DOCUMENT SEGMENT:
Content starts

In a particular embodiment, the microembossed surface comprises microembossed cavities. The volume of a cavity should preferably be at least 10 pL, and more preferably at least 30 pL. The volume of a cavity can range from 10 pL to 10,000 pL and may be any volume or volume range between 10 pL and 10,000 pL, and preferably from 60 pL to 8,000 pL and may be any volume or volume range between 60 pL and 8,000 pL. Other useful ranges of cavity volume include from 200 pL to 8,000 pL, and from 300 pL to 6,000 pL and may be any volume or range of volumes between 200 pL and 8,000 pL. Examples of topographies for cavities include conical cavities with angular, planar walls; truncated pyramid cavities with angular, planar walls; and cube-corner shaped cavities. Cavity depths can range from 15 to 150 micrometers and may be any depth or range of depths between 15 and 150 micrometers.
The microembossed pattern may be regular or random as described in U.S. Patent No. 6,386,699; U.S. Patent 6,649,249 also WO 00/73082; and U.S. Application Nos. 2003/0235678 and 2003/0235677, filed on June 25, 2002, respectively.
The substrate used in the ink receptor medium can generally be made from any polymer capable of being microembossed by methods known in the art. The substrate can be a solid film. The substrate can be transparent, translucent, or opaque, depending on desired usage. The substrate can be clear or tinted, depending on desired usage. The substrate can be optically transmissive, optically reflective, or optically retroreflective, depending on desired usage. The materials of the substrate may also depend upon the durability requirements of an image for a particular application, for example, an identification or security card. For such applications, poly(butylene terephthalate)-containing materials are preferred.

Content ends

ASSIGNMENT:
Can you output the span of the microembossing passage above that lies between "The microembossed pattern" and "25, 2002, respectively.", inclusive, copied verbatim?

DATASET SECTION:
Content starts

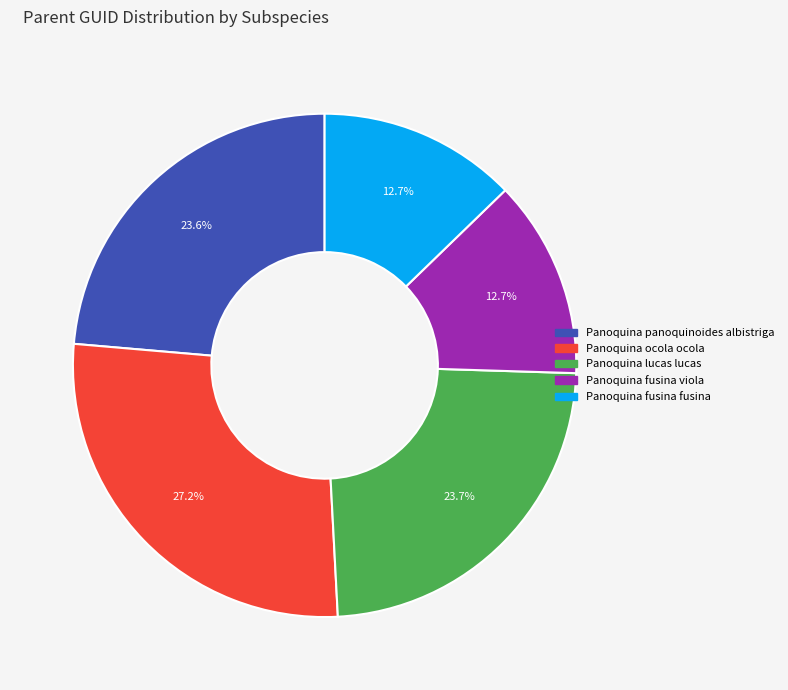

To the nearest percent, what portion does Panoquina ocola ocola represent?

27%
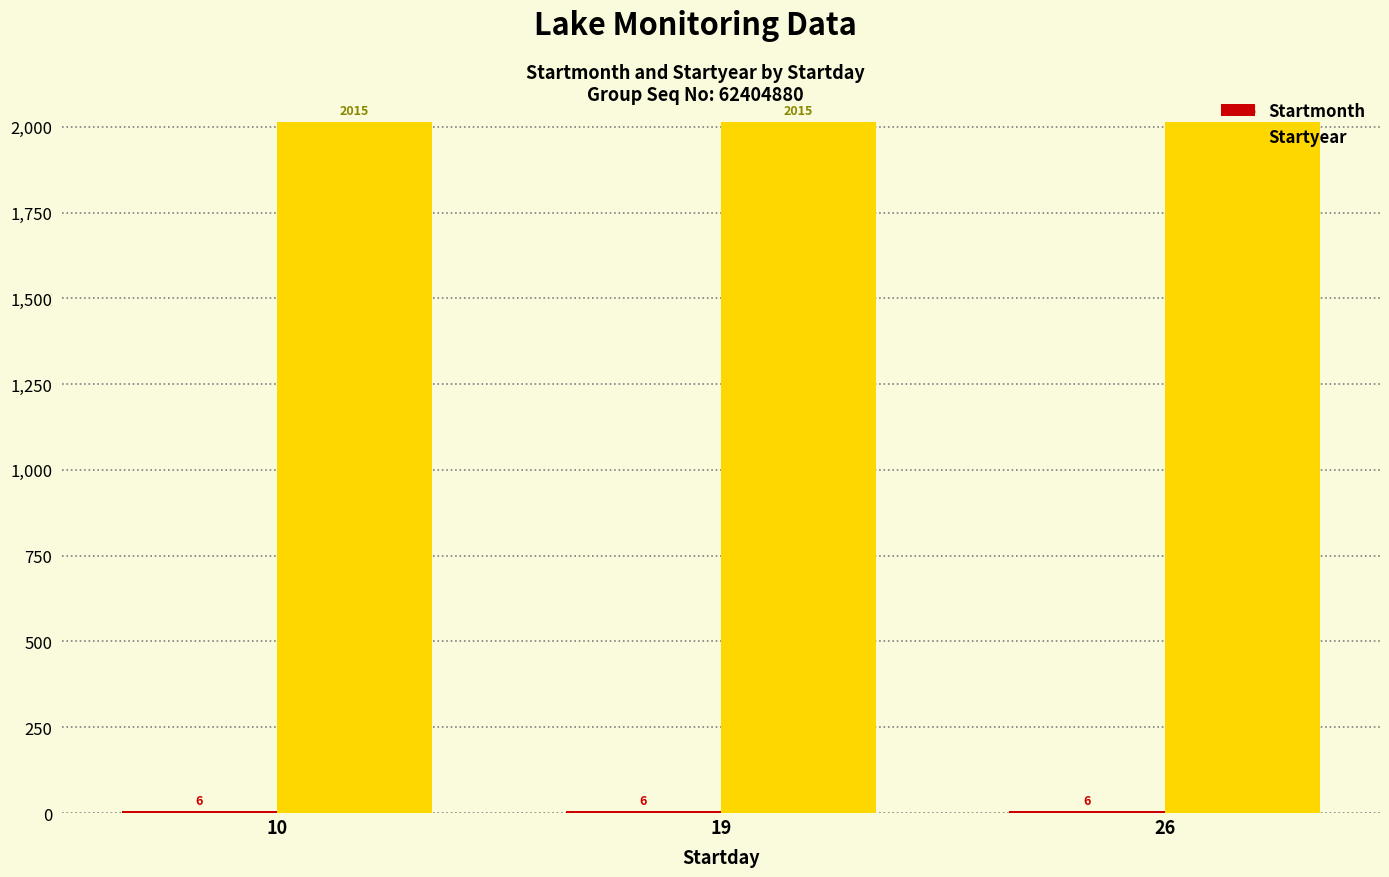

What is the approximate value of Startyear at 10?

2015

Content ends

SOLUTION BELOW:
The microembossed pattern may be regular or random as described in U.S. Patent No. 6,386,699; U.S. Patent 6,649,249 also WO 00/73082; and U.S. Application Nos. 2003/0235678 and 2003/0235677, filed on June 25, 2002, respectively.